Setamat dari SMEA aku bermaksud melanjutkan ke UNS (Universitas Negri 11 Maret Surakarta) karena hanya berjarak 60 kilometer saja dari rumah, namun ternyata aku terlambat mendaftar. Dengan rasa kecewa aku mencoba mendaftar ke tempat lain, tujuanku adalah ke UNEJ (Universitas Negri Jember). Bapak mengantarku hingga ke Surabaya, tidur semalam di rumah Om Rianto sepupu bapak yang menjadi camat Rungkut. Esok harinya aku berangkat ke Jember. Alhamdulillah aku masih bisa mendaftar dan mengikuti tes masuk Fakultas Sosial Politik. Sayang aku tidak pernah mendapat surat panggilan dari Rektor.
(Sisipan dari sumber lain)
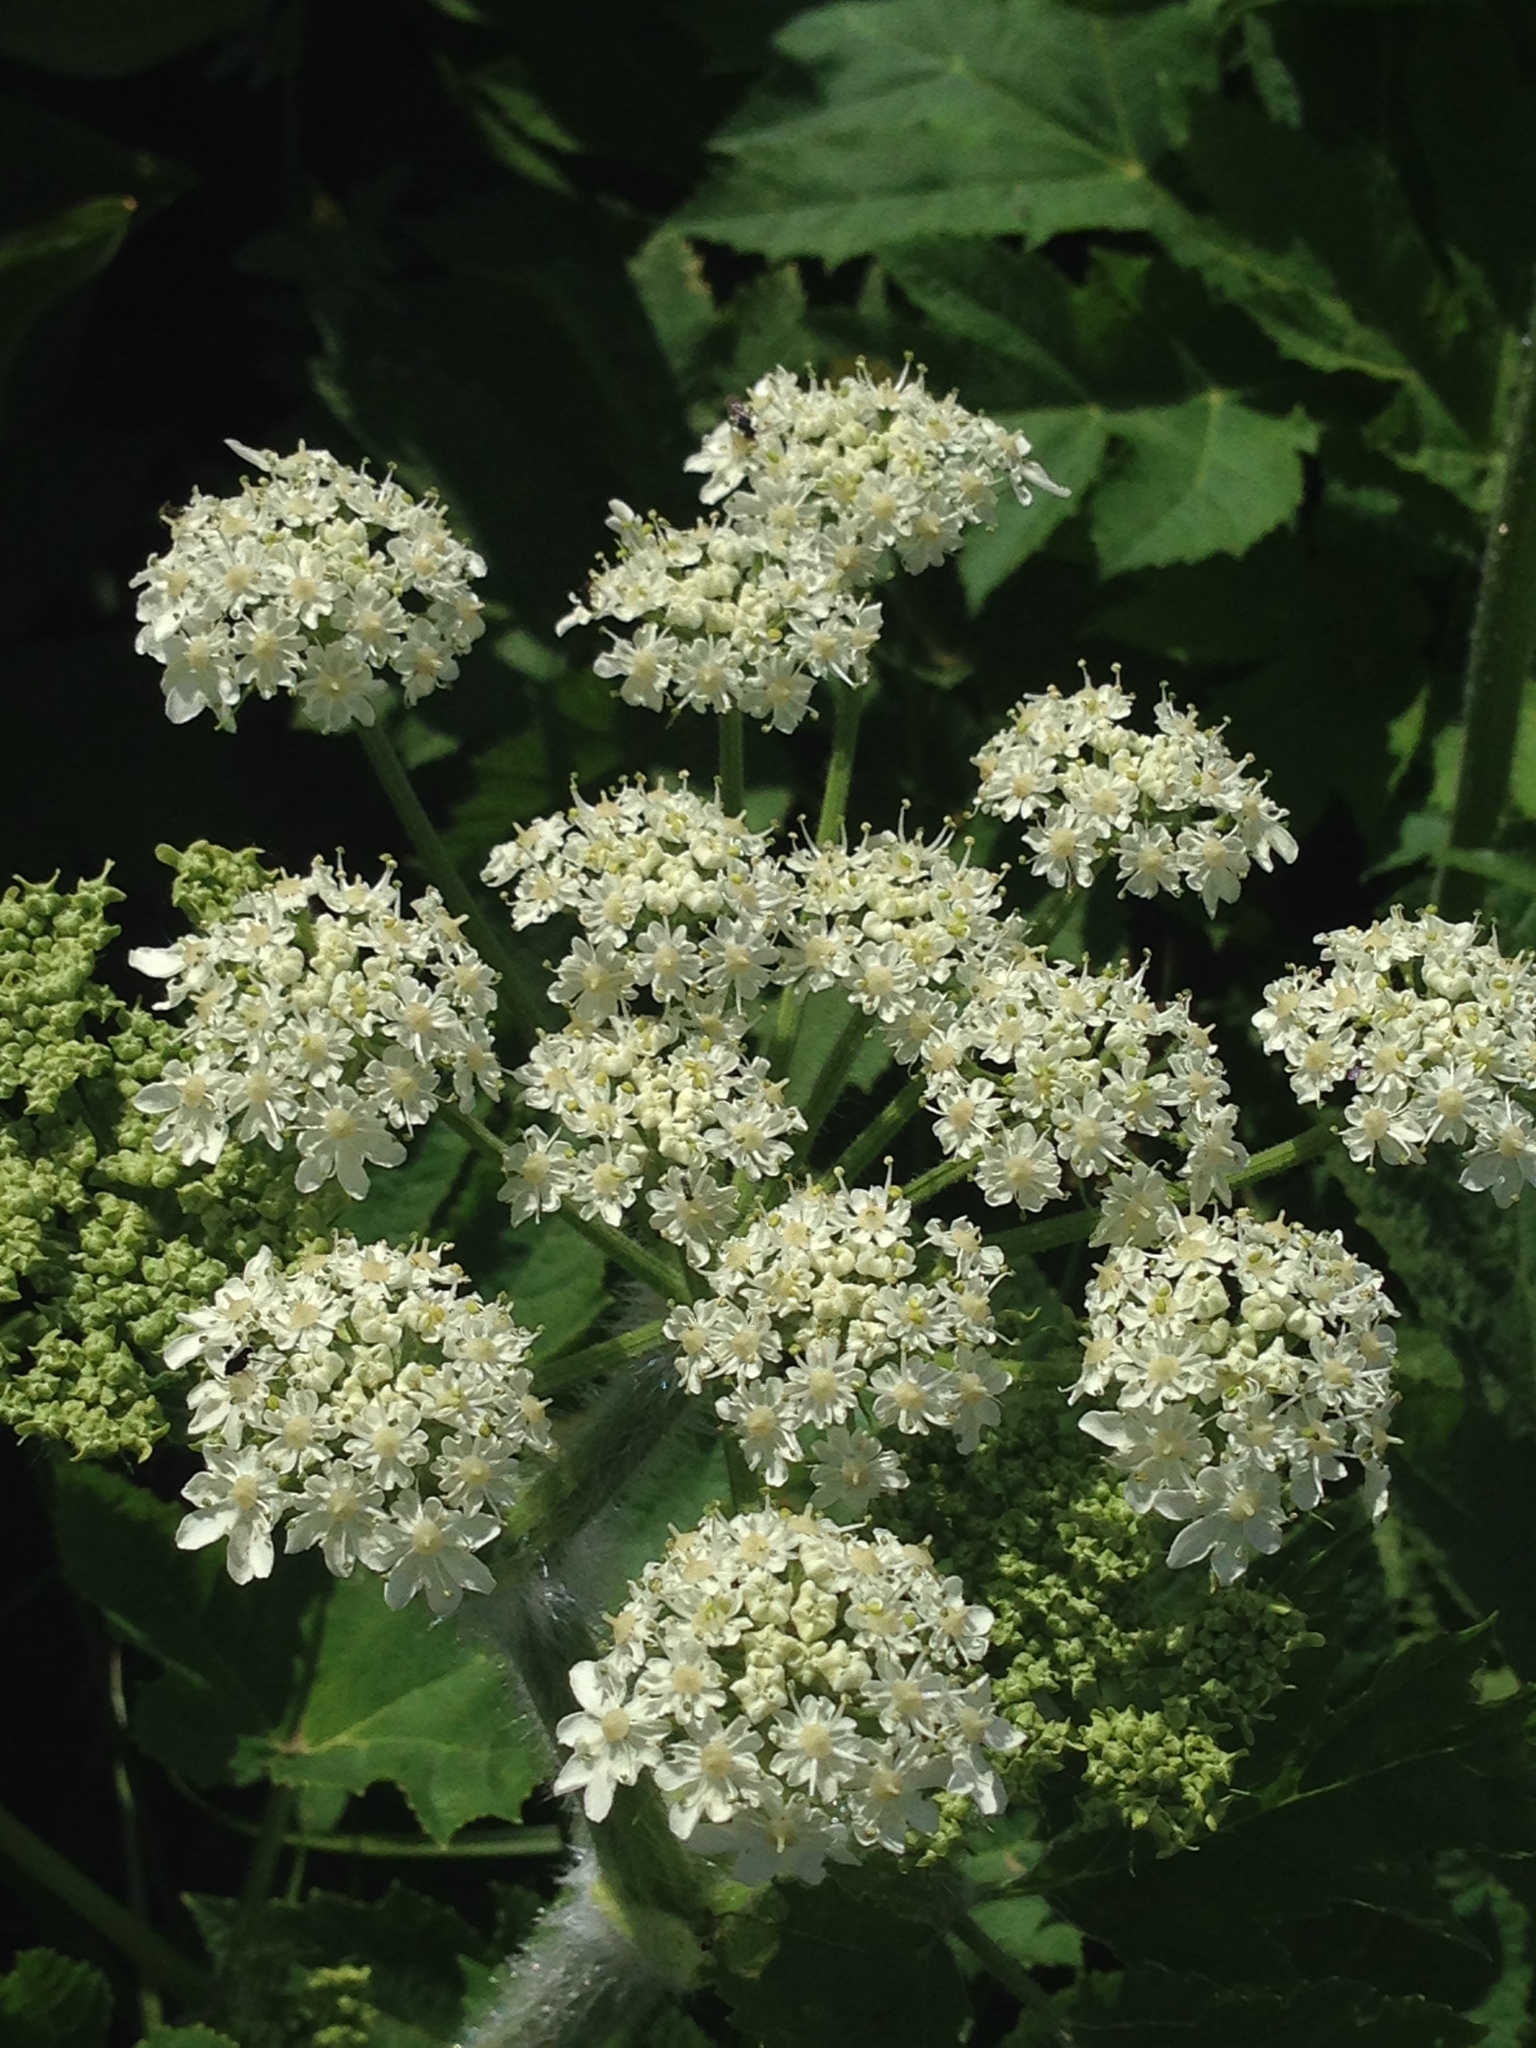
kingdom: Plantae
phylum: Tracheophyta
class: Magnoliopsida
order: Apiales
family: Apiaceae
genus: Heracleum
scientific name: Heracleum maximum
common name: American cow parsnip
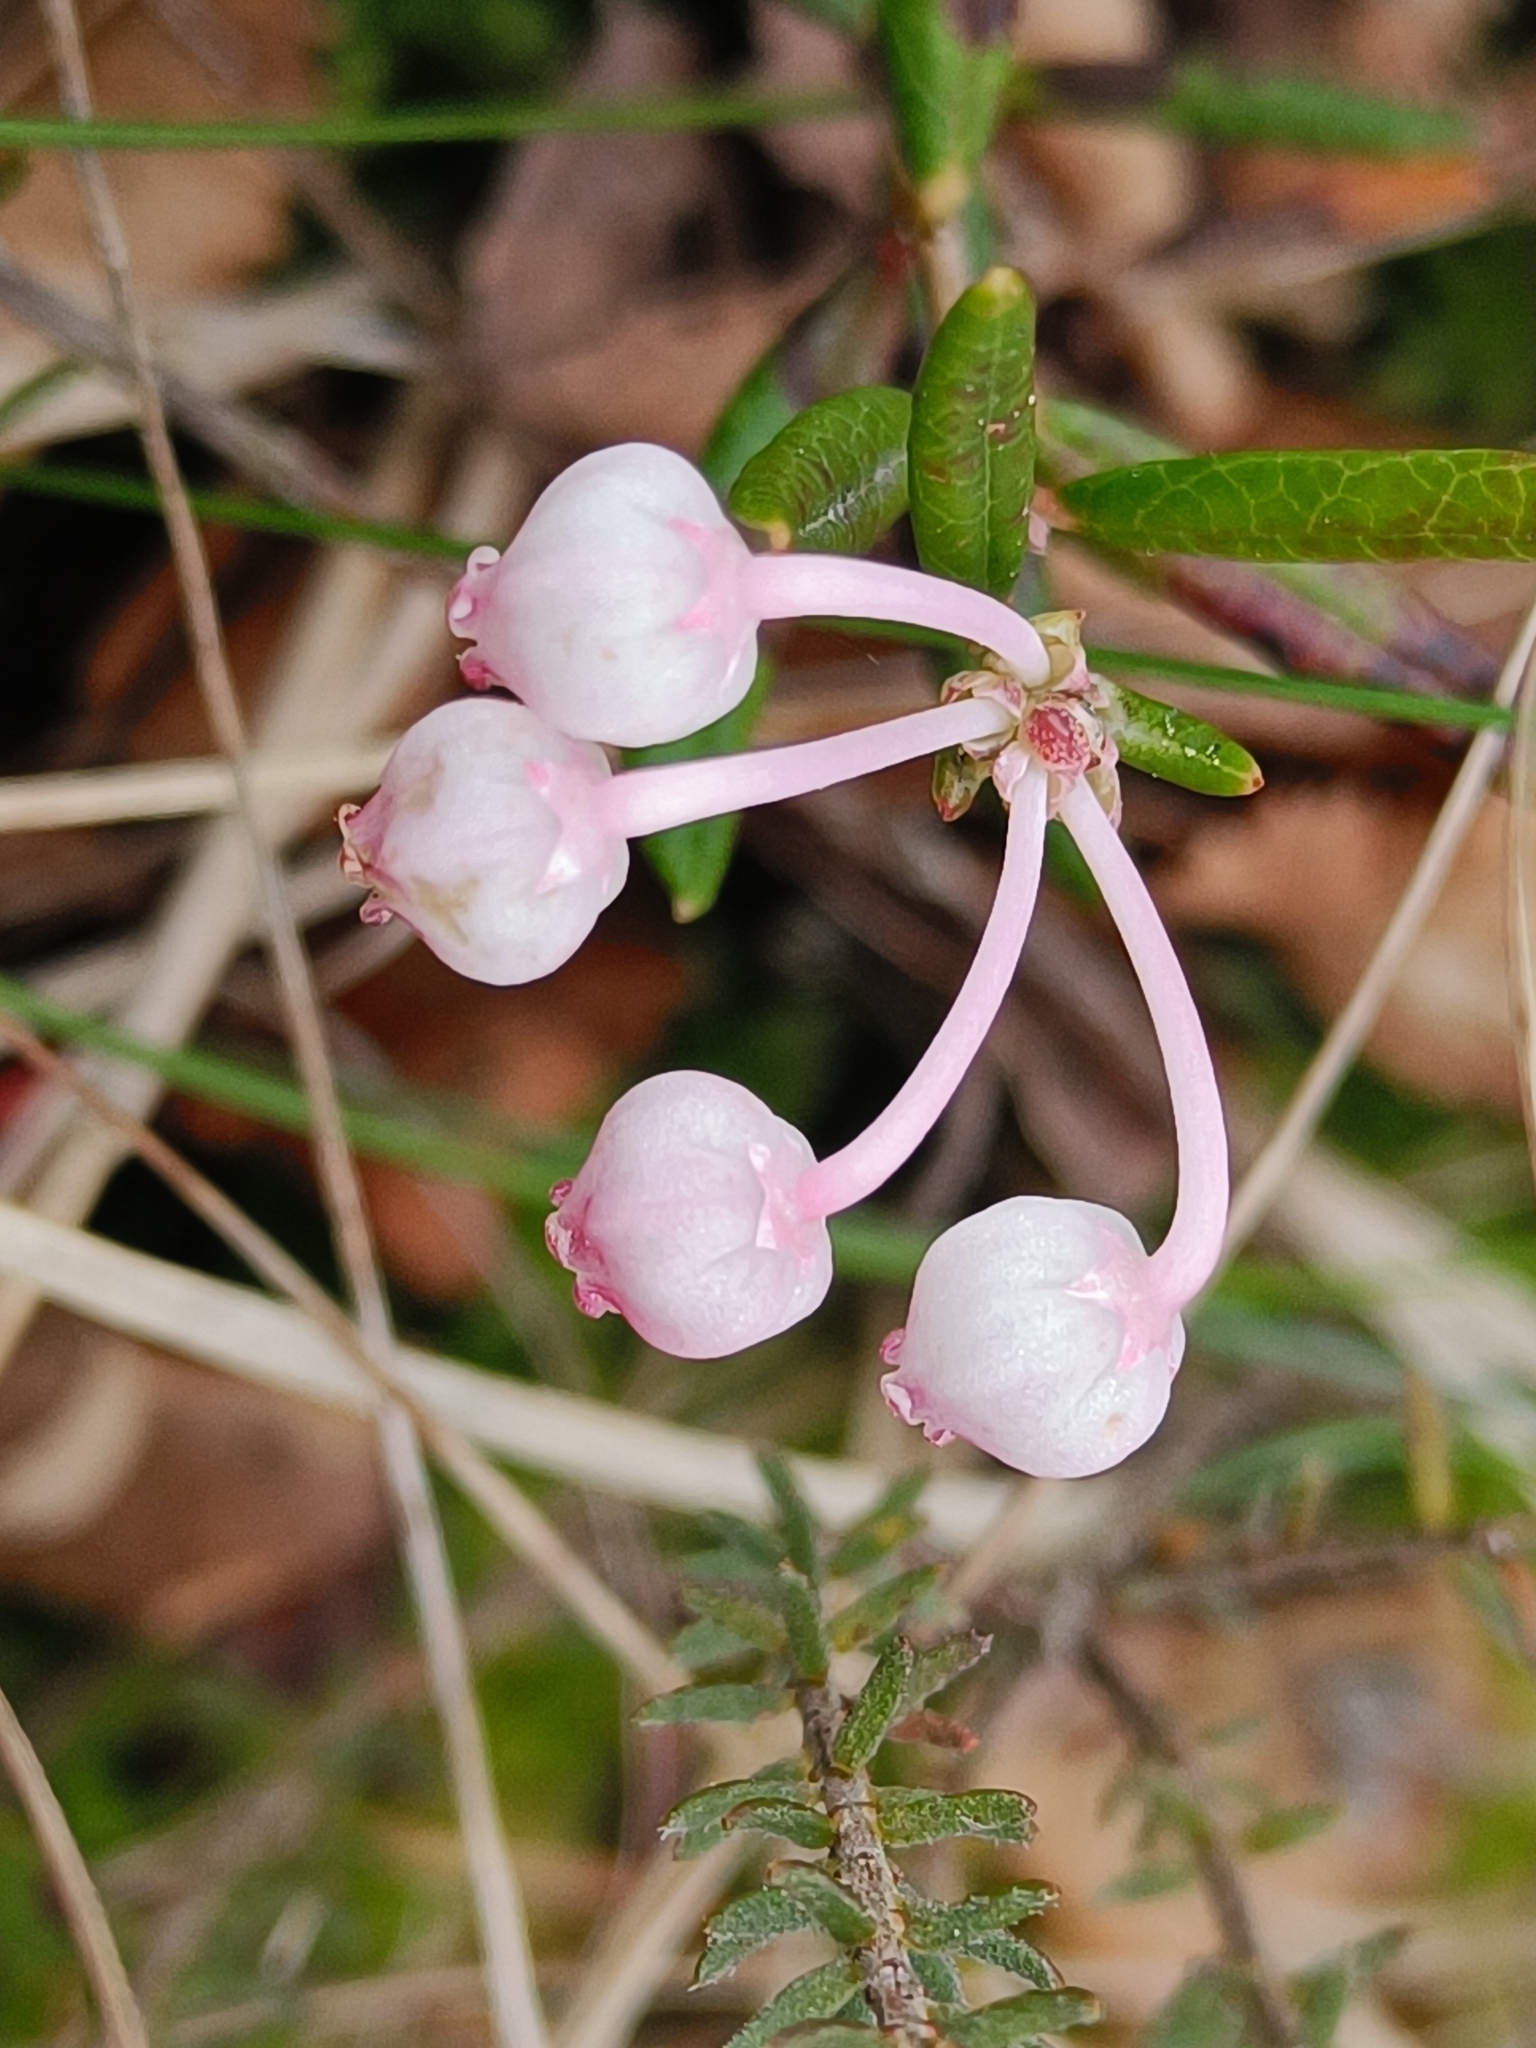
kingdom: Plantae
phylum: Tracheophyta
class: Magnoliopsida
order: Ericales
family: Ericaceae
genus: Andromeda
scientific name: Andromeda polifolia
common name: Bog-rosemary
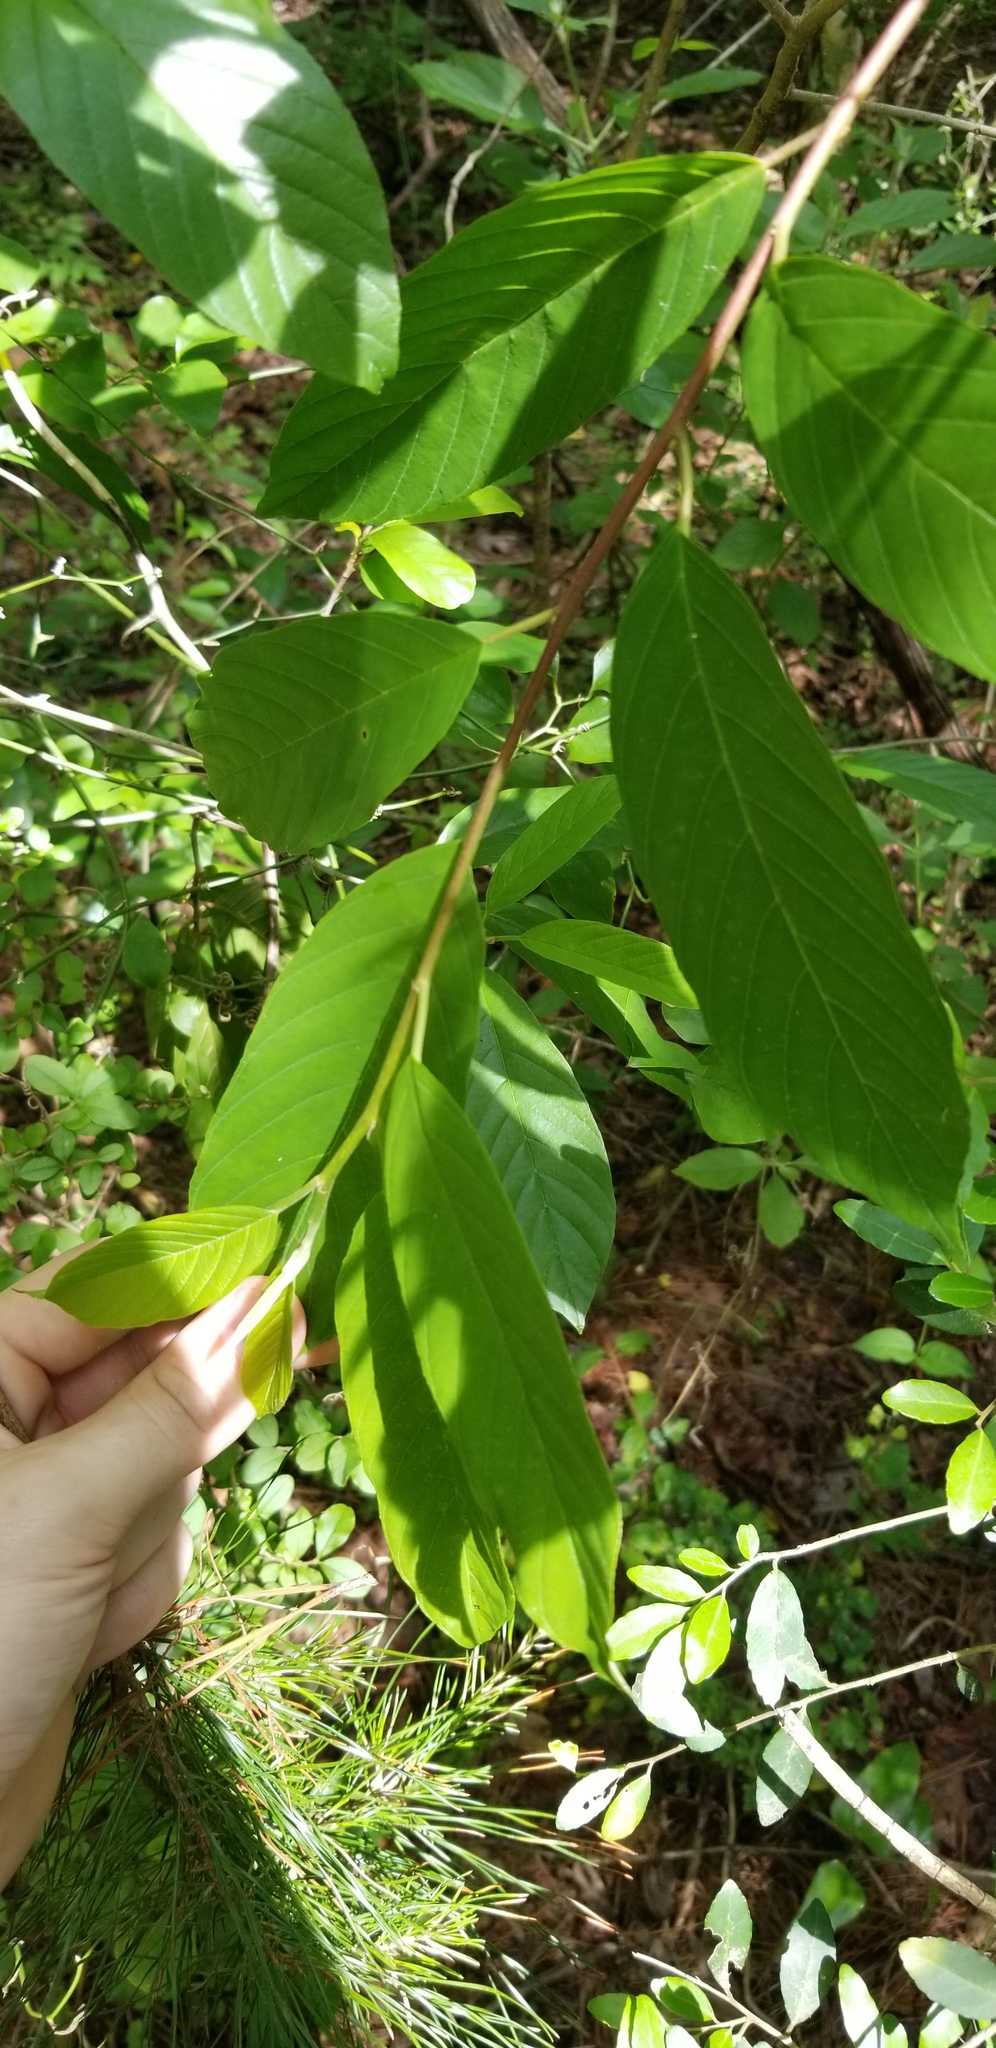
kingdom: Plantae
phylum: Tracheophyta
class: Magnoliopsida
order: Rosales
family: Rhamnaceae
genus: Frangula
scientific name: Frangula caroliniana
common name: Carolina buckthorn
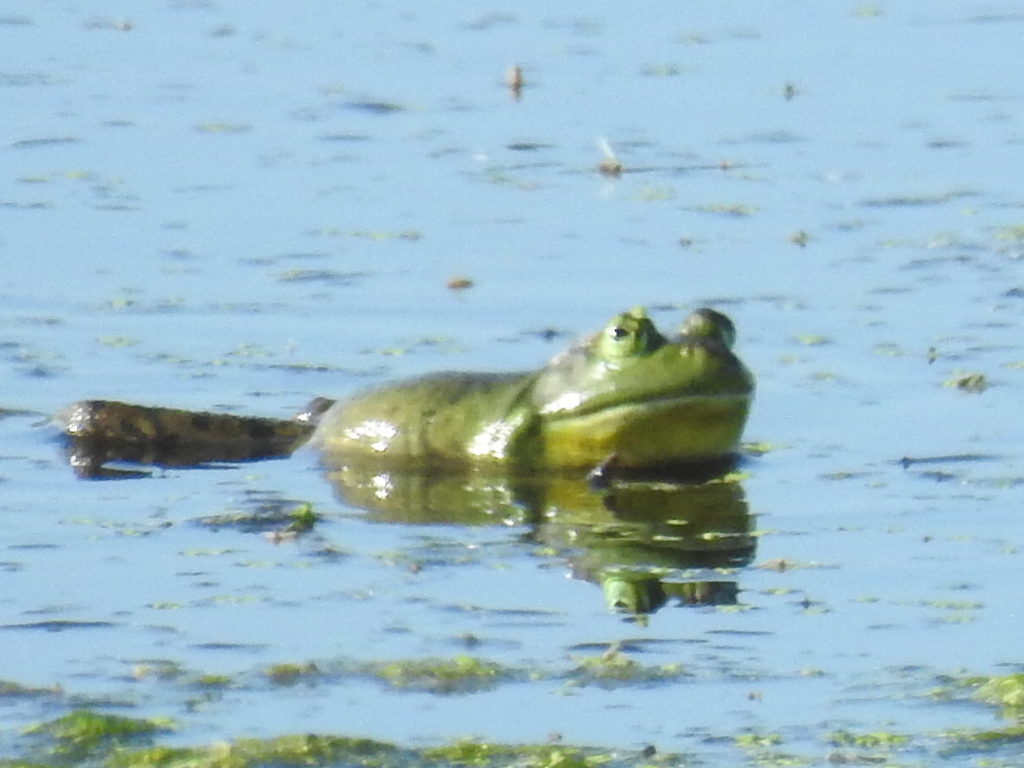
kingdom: Animalia
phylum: Chordata
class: Amphibia
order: Anura
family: Ranidae
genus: Lithobates
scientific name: Lithobates catesbeianus
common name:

Ada hal yang tak terlupakan ketika beberapa hari aku tinggal di Jember. Di sana aku menyewa sebuah kamar milik pedagang warung nasi bersama seorang tunanetra yang mencari nafkah dengan berkeliling menjual sulak (pembersih debu dari bulu ayam). Karena bekal uangku yang menipis aku sempat beberapa hari hanya makan tapai singkong dan diberi uang oleh sahabat tunanetra budiman tersebut. Inilah pelajaran berharga yang kudapat dari Jember.

Gaya Nusantara

Tempat favoritku selama di Jember adalah serambi mesjid agung yang baru (ada dua mesjid agung di Jember : bangunan lama dan baru). Dari serambi mesjid aku bisa melihat alun-alun kota dan kendaraan yang berlalu lalang. Di tempat ini pulalah aku berkenalan dengan apa yang dinamakan kaum homoseksual. Suatu ketika seusai shalat Jumat aku duduk di teras mesjid, dan kulihat serombongan jemaah yang sebagai dari mereka berganti busana yang menyiratkan feminisme dan menggunakan rias perempuan. Aku sungguh terkejut tapi tak berlangsung lama karena mereka kemudian mendekatiku, mencoba merayu dan bahkan menawariku narkoba. Dari mereka aku tahu bahwa di Jember dan sekitarnya cukup banyak kaum gay . Aku mencoba mengelak dan mencari alasan untuk menghindar dari rayuan mereka. Malam hari ketika aku makan di warung mereka datang mencoba mendekatiku kembali, aku cepat-cepat menyelesaikan makan malamku dan kabur… belakangan hari aku tahu bahwa kaum homoseksual menghimpun diri dalam organisasi Gaya Nusantara yang diketuai Dr Dede Oetomo dosen FISIP Universitas Airlangga. Gaya Nusantara bermarkas di Banyuwangi, di sebelah timur Jember.